KPU Provinsi Sulut Sosialisasikan Tahapan Pemilu Serentak 2024 kapada Awak Media
BOLMORA.COM, SULUT – Sejak bulan Juni 2024 lalu, Komisi Pemilihan Umum (KPU) Provinsi Sulawesi Utara (Sulut) sudah mulai melakukan tahapan Pemilu serentak 2024.
Pun demikian, KPU Sulut berpendapat media/pers adalah bagian terpenting saat melakukan tahapan agar diketahui publik.
Sehubungan dengan hal tersebut, KPU Sulut membutuhkan media untuk mensosialisasikan tahapan-tahapan selanjutnya. Olenhya, pada Sabtu (8/10/2022), bertempat di Hotel Mercure Manado, KPU Sulut mengundang awak media untuk mengikuti sosialisasi agar ke depan dapat mepublikasikan tahapan Pemilu serentak 2024 ke masyarakat luas.
Kegiatan ini dibuka langsung Plt Ketua KPU Provinsi Sulut, Meidy Tinangon, didampingi Komisioner lainnya yaitu Salman Saelangi dan jajaran Sekretariat KPU Sulut.

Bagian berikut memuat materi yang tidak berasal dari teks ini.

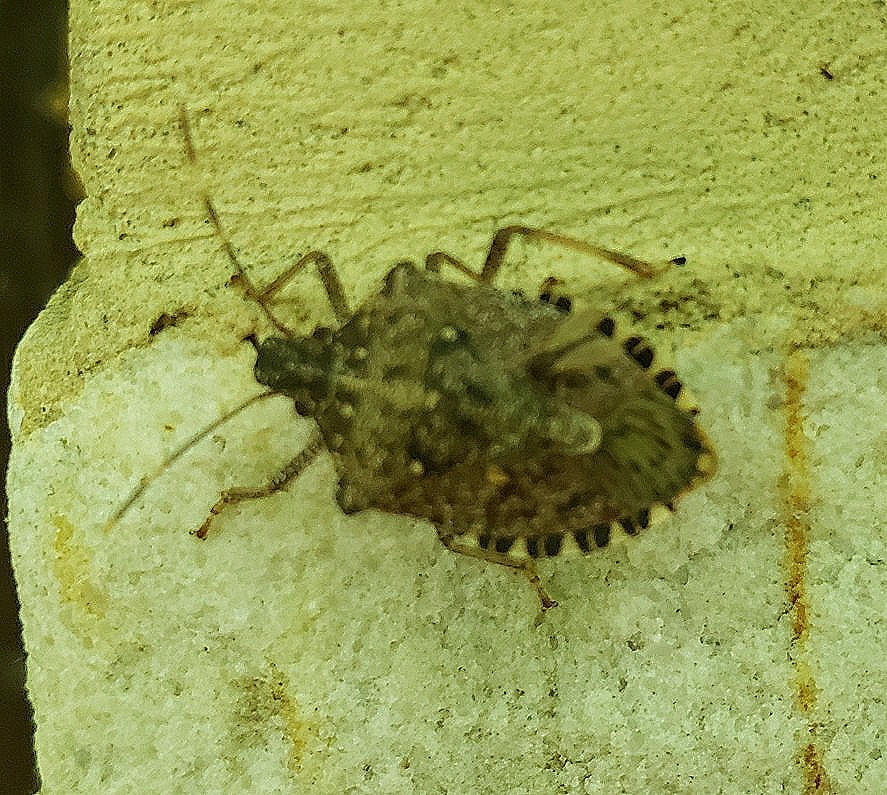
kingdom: Animalia
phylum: Arthropoda
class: Insecta
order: Hemiptera
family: Pentatomidae
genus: Halyomorpha
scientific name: Halyomorpha halys
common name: Brown marmorated stink bug
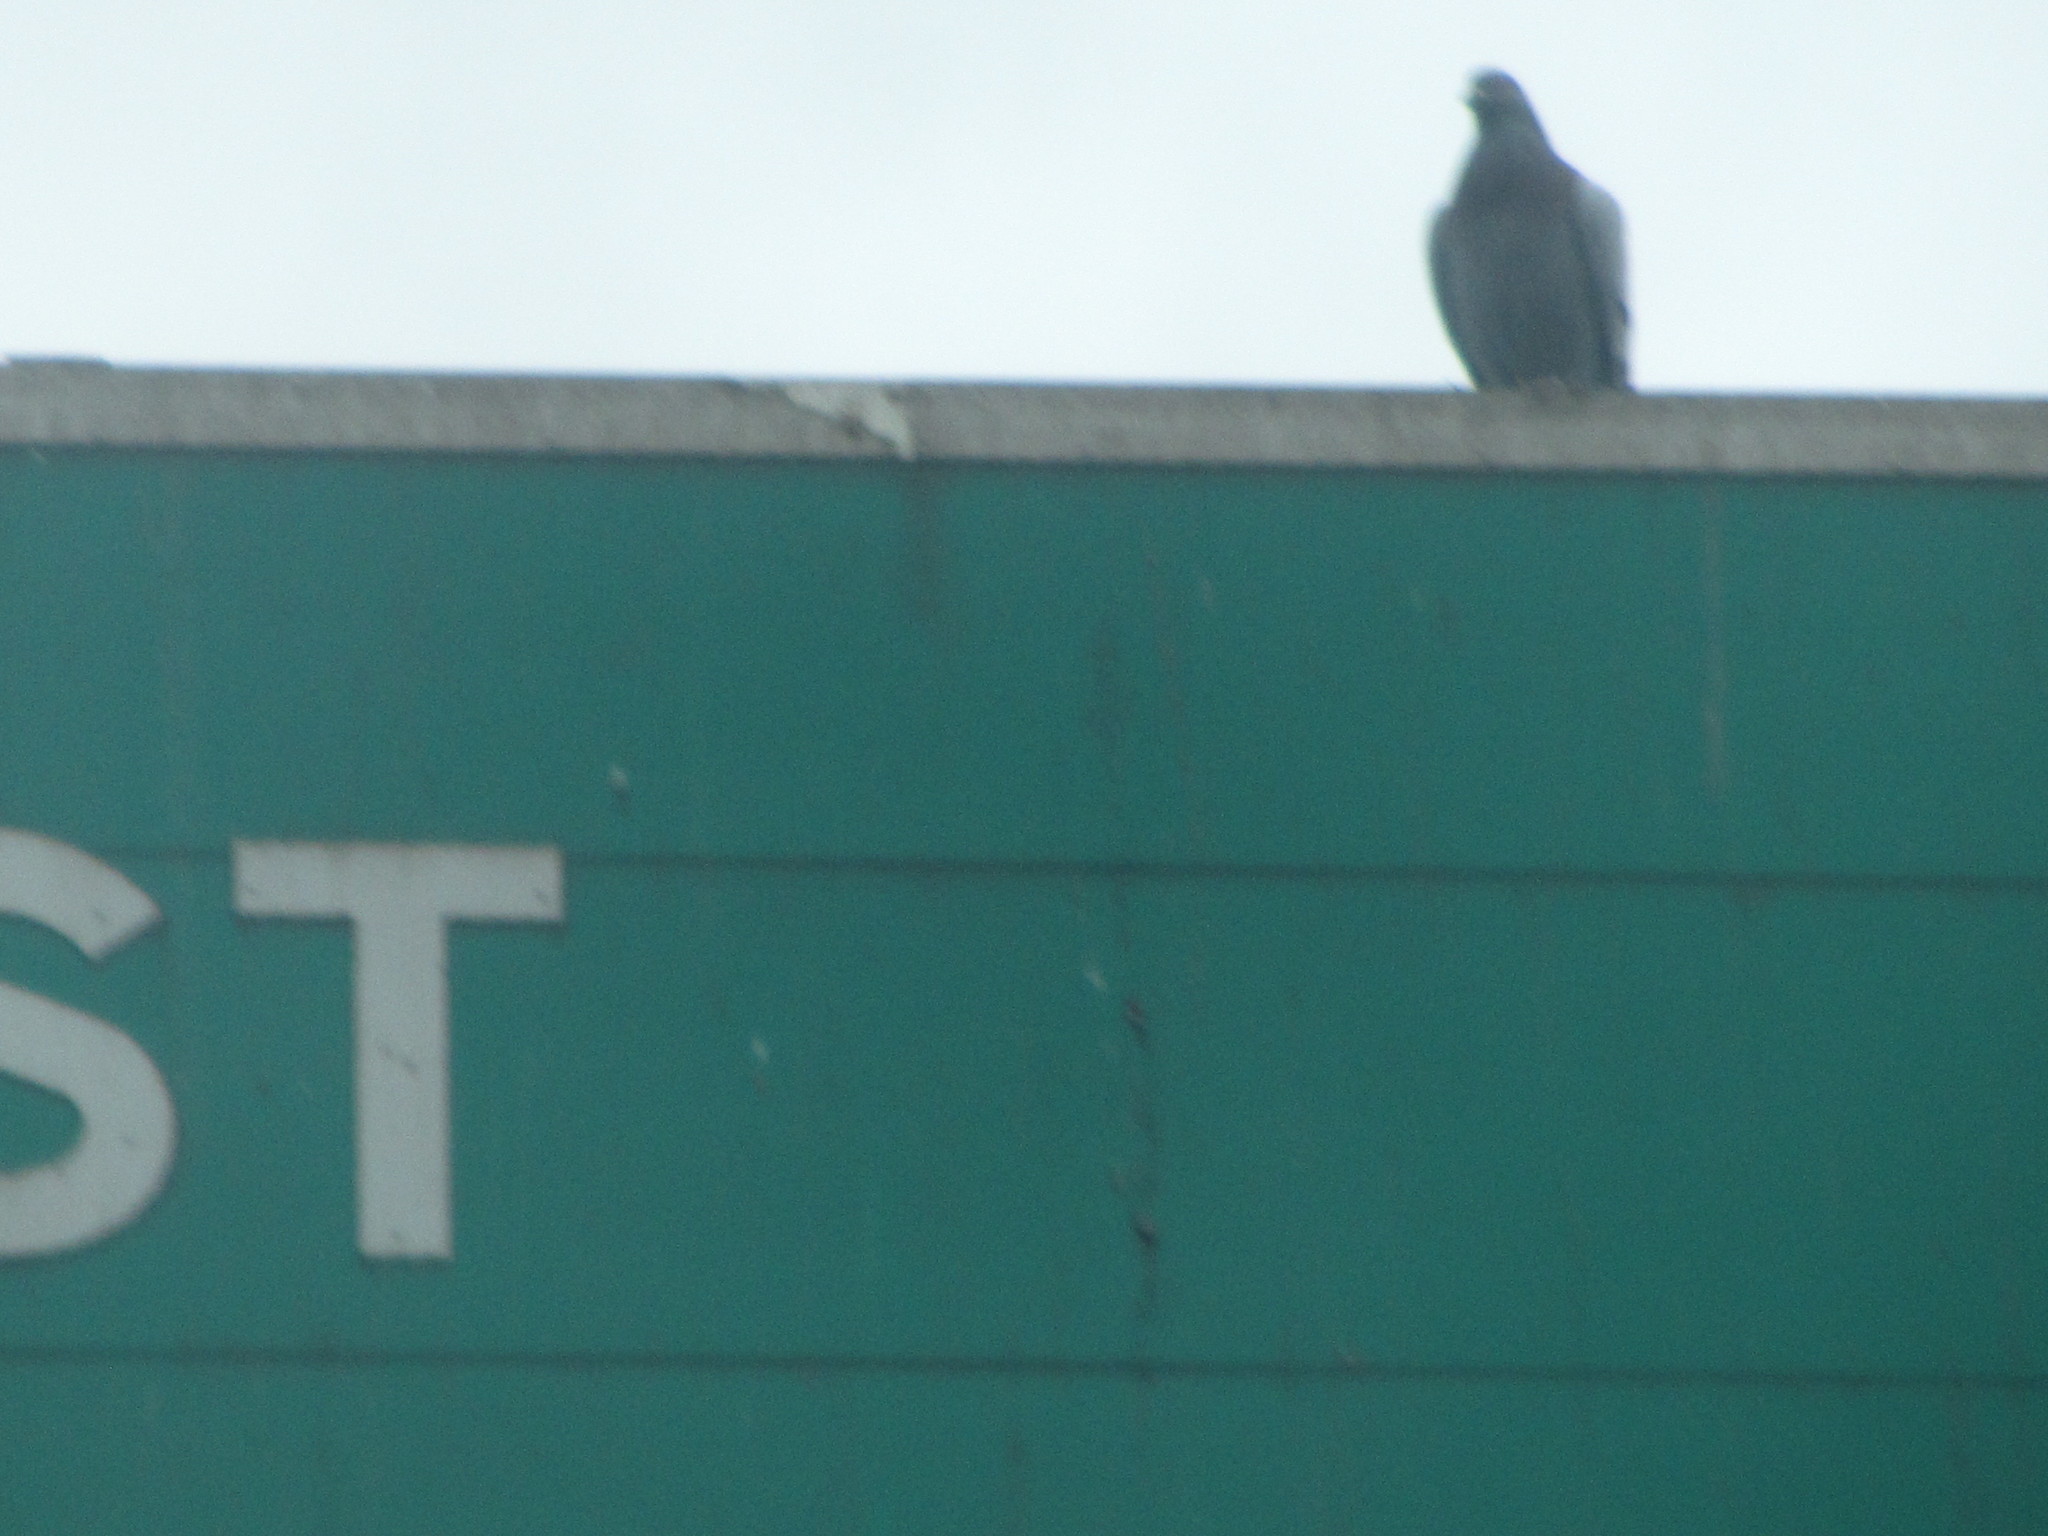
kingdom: Animalia
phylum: Chordata
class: Aves
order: Columbiformes
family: Columbidae
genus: Columba
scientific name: Columba livia
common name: Rock pigeon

Saat kegiatan berlangsung Tinangon mengatakan bahwa pers mempunyai peranan penting dalam mensukseskan Pemilu nanti, yang akan dilaksanakan pada tanggal 14 Februari 2024.
Dia berharap pers/media nantinya
bisa mendongkrak partisipasi pemilih dan kualitas demokrasi.
“Ke depan, harapannya tidak hanya partisipasi pemilihnya yang tinggi tapi kualitas dari demokrasinya juga bisa baik. Peran media kiranya bisa menunjang apa yang sudah digaung-gaungkan terkait substansi demokrasi,” ucap Tinangon.
Tinangon juga mengungkap partisipasi pemilu 2019 tinggi berkat peran pers.
“Bagaimana teman-teman pers juga terlibat berperan aktif menghadirkan kualitas dari partisipasi masyarakat itu. Bagaimana partisipasi masyarakat itu, bisa menghargai pemilu yang luber dan jurdil (langsung, umum, bebas, rahasia, jujur dan adil). Kalau menggunakan hak pilih itu hanya sebatas demokrasi secara prosedural. Penting, bagaimana pemilu 2024 bisa berjalan sesuai dengan asas yaitu luber dan jurdil,” katanya.
Masih oleh yang juga pernah menjadi Ketua KPU Kabupaten Minahasa ini,
perlu agar menggaungkan pemilu yang berada di wilayah konflik. Ketika ada rivalitas maka berpotensi terjadi konflik. Harapannya, supaya jurnalisme saat ini mengarahkan ke jurnalisme perdamaian. “Wilayah konflik itu kita berharap akan menjadi arena integrasi. Saya harap pers dapat berperan di situ. Makanya kami berharap bisa bekerjasama dengan pers tanpa membatasi kebebasan pers,” ucap dia.
Sementara, Anggota KPU Sulut, Salman Saelangi yang adalah Ketua Divisi Sosdiklih, Partisipasi Masyarakat dan SDM menyampaikan, pada waktu pemilu 2019 ada yang mempertanyakan apakah target partisipasi pemilih di pemilu 2019 akan dicapai. Dirinya meyakini hal itu bisa diraih karena adanya indikator. “Saya bilang bisa. Kami memiliki indikator-indikator perekrutan badan ad hoc yang mendaftar animo masyarakat sangat tinggi. Pendaftar panitia coklit itu tinggi,” ujarnya.